The words of Tom Waits concerning the raucous bar-band supreme much beloved by the cream of LA’s early 80s punk cohort. Pigus Drunkus Maximus captured them in their 1981 prime with a bunch of guests over three midnight-to-dawn as-live sessions. The tape sat around for more than half a decade before becoming the final release on Steve Wynn’s Down There label in 1987 and going out of print shortly thereafter.

Top Jimmy had begun life as James Paul Koncek and after a peripatetic childhood ended up at Hollywood High where he became fast friends with a young Billy Zoom. Doing time as an X roadie he would front a shifting line-up of luminaries Top Jimmy & the All Drunk All Stars, and one time, while Ray Manzarek was producing X’s Los Angeles, he sang ‘Roadhouse Blues’ with all the surviving Doors.

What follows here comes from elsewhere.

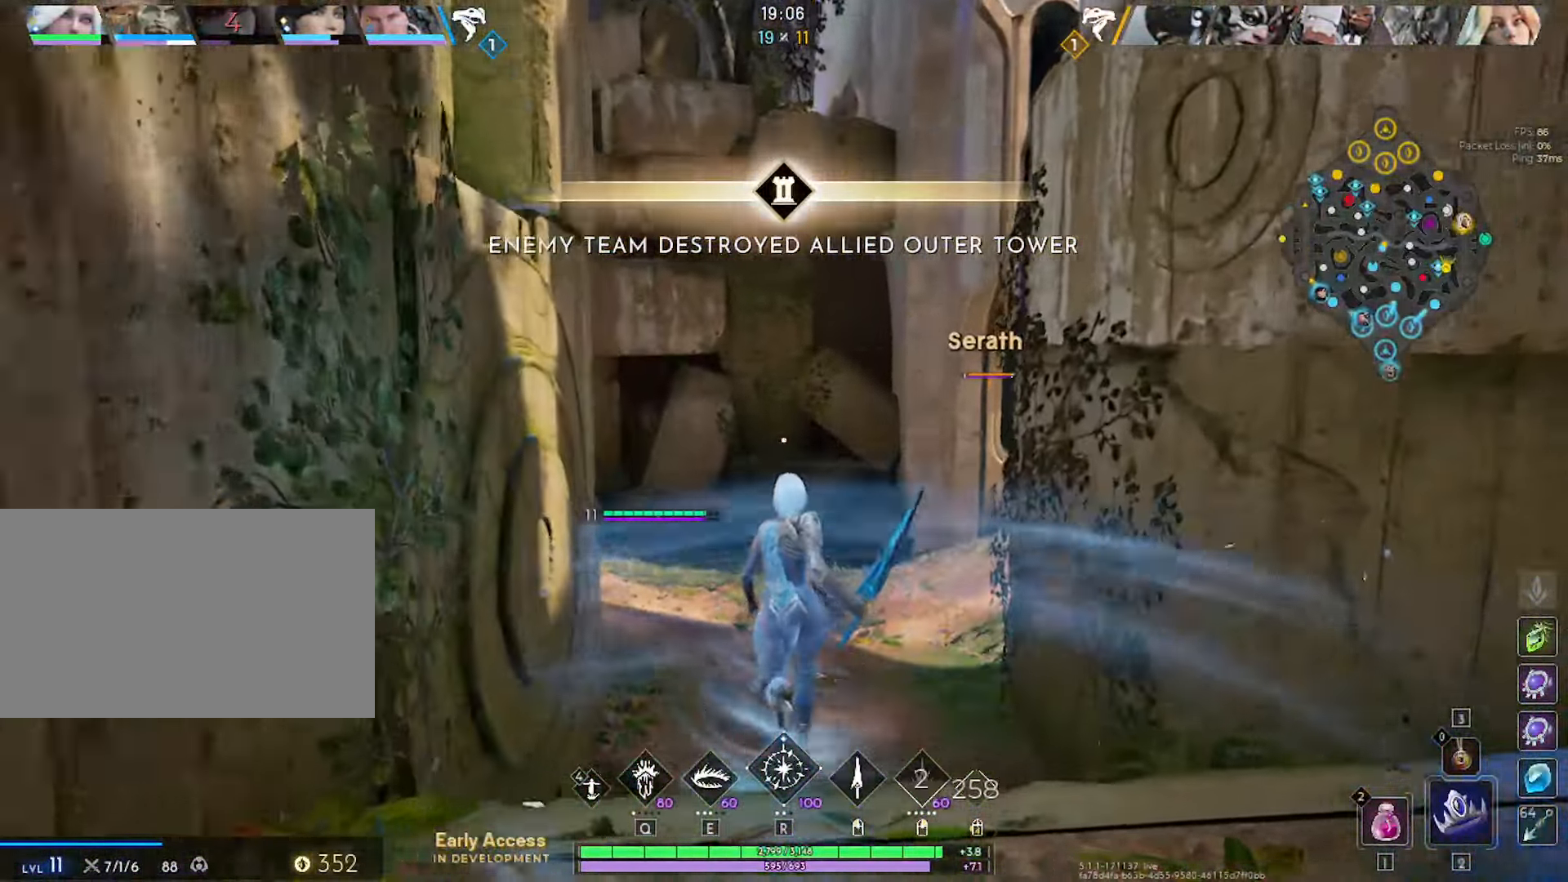
{"keys": [], "mouse": [], "mouse_move": "left", "events": []}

This was a time when X, The Gun Club and The Blasters were becoming kings of LA, and Jimmy’s dirty ass, bluesy rock’n’roll rampage fitted right in. He found a rambunctious guitarist in Carlos Ayala aka Carlos Guitarlos, a rhythm player in Dig The Pig (Richard Aeilts), drummer Joey Morales, and bassist Gil T. They’d regularly be augmented by saxophonist Steve Berlin, and a host of others from the fraternity would sit in.

Becoming Top Jimmy & The Rhythm Pigs they’d play a residency ‘Blue Monday’ in the basement of an old Chinese restaurant Cathay de Grande which Wynn would DJ for free beer. The nights became legendary with folk like Waits and David Lee Roth turning up regularly to let off steam to a mix of Ayala originals and choice covers.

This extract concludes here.